Rubem Alves: A ternura
Deve-se à paixão a contemplação da beleza. O olhar de quem ama torna belo o objeto amado e, assim, um e outro são mutuamente cativados. O universo de ambos se alegra e se amplia
Soeren Kierkegaard definiu a pureza de coração como “desejar uma só coisa”. Puro é aquilo em que não há misturas, é uma coisa só, um único desejo. Assim é a paixão: pura. Porque ela se alimenta de uma coisa só: a imagem da pessoa amada.
Não se trata de uma imagem mais bonita que as outras. É uma única imagem que apaga todas as outras. O apaixonado só pensa na pessoa amada. Em todos os momentos, sempre. Os assuntos que fazem as conversas do cotidiano não o interessam. Bem que ele gostaria de falar sobre o seu amor.
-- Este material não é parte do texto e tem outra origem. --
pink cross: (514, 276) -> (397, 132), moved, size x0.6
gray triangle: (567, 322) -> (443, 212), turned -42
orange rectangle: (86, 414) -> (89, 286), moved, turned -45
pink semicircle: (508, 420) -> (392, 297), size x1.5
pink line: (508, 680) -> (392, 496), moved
Mas ele se cala, sabendo que os outros ririam dele.
Camões, no episódio de Inês de Castro, escreveu que ela caminhava “dizendo aos campos e às ervinhas o nome que no peito escrito tinhas…”. Se não havia ouvidos humanos a quem pudesse dizer o nome que tinha gravado no peito, que as árvores, a relva e as pedras fossem depositárias do seu segredo – um único nome.
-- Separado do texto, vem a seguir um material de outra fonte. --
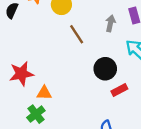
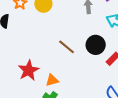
brown line: (77, 34) -> (67, 47), moved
A raposa pediu que o Pequeno Príncipe a cativasse.
“O que é cativar?”, perguntou então o Pequeno Príncipe.
“Cativar é assim”, explicou a raposa. “Eu me assento lá longe e você se assenta aqui. Eu olho para você e você olha para mim. No dia seguinte nos assentamos mais perto. Eu olho para você e você olha para mim. Até que nos assentamos juntos. Se você me cativar eu pensarei em você, conhecerei o ruído dos seus passos e sairei da minha toca quando você chegar…”
Aconteceu então que o Pequeno Príncipe cativou a raposa. O tempo passou e chegou um dia em que ele disse à raposa:
“Preciso ir…”
A raposa disse: “Vou chorar…”
“Não é culpa minha. Eu não queria cativar você. E agora você vai chorar… O que é que você ganhou com isso?”
“Ganhei os campos de trigo”, retrucou a raposa para aquele pequeno.
“Como assim?”, perguntou o Pequeno Príncipe sem entender.
“Eu sou uma raposa. Eu como galinhas, não como trigo. Os campos de trigo não me comovem. Mas porque você me cativou eu amarei os campos de trigo. O seu cabelo é louro. Os campos de trigo são dourados. Assim, quando o vento bater nos campos de trigo eu me lembrarei de você e sorrirei…” O rosto do Pequeno Príncipe estava gravado no trigal. Mas isso só o apaixonado vê.
O amor começa quando colocamos uma metáfora poética no rosto da mulher amada. A paixão é uma experiência estética. Está ligada à contemplação da beleza. A mulher pela qual se está apaixonado é bela. Não é que ela seja bela. É o olhar apaixonado que a torna bela. Porque não vemos o que vemos, vemos o que somos. Uma mulher é bela quando nos vemos belos ao olhar nos seus olhos. Quem, ao olhar para uma mulher, pensa em sexo não é um apaixonado. Porque não está pensando no seu rosto.
O apaixonado sorri ao contemplar sua amada dormindo, sem tocá-la: o corpo de lado, o rosto sobre o travesseiro, de olhos fechados, o suave ressonar, a camisola suspensa deixando ver a calcinha: é uma imagem de paz, de tranqüilidade. E um momento de ternura. Há um desejo de acariciá-la, mas a mão se contém: nenhum movimento seu deverá interromper a beleza da cena. Nessa cena os impulsos sexuais estão proibidos.
O sexo dos adolescentes e jovens nem precisa de um objeto que o excite. Ele se excita por si mesmo. O que se busca não é a experiência amorosa. É sobre esse sexo que Freud escreveu. Era o único que ele conhecia. Era o sexo que Tomaz, personagem de A Insustentável Leveza do Ser, fazia com suas namoradas. Tomaz não sentia ternura por suas amantes. Ele as usava. Não as amava. Mas uma delas protestava: “Não procuro o prazer, procuro a alegria…” Mas onde mora a alegria? Mora no rosto da mulher amada, nos seus olhos que dizem: “Como é bom que você existe…”
Rubem Alves nasceu no interior de Minas Gerais e é escritor, pedagogo, teólogo e psicanalista.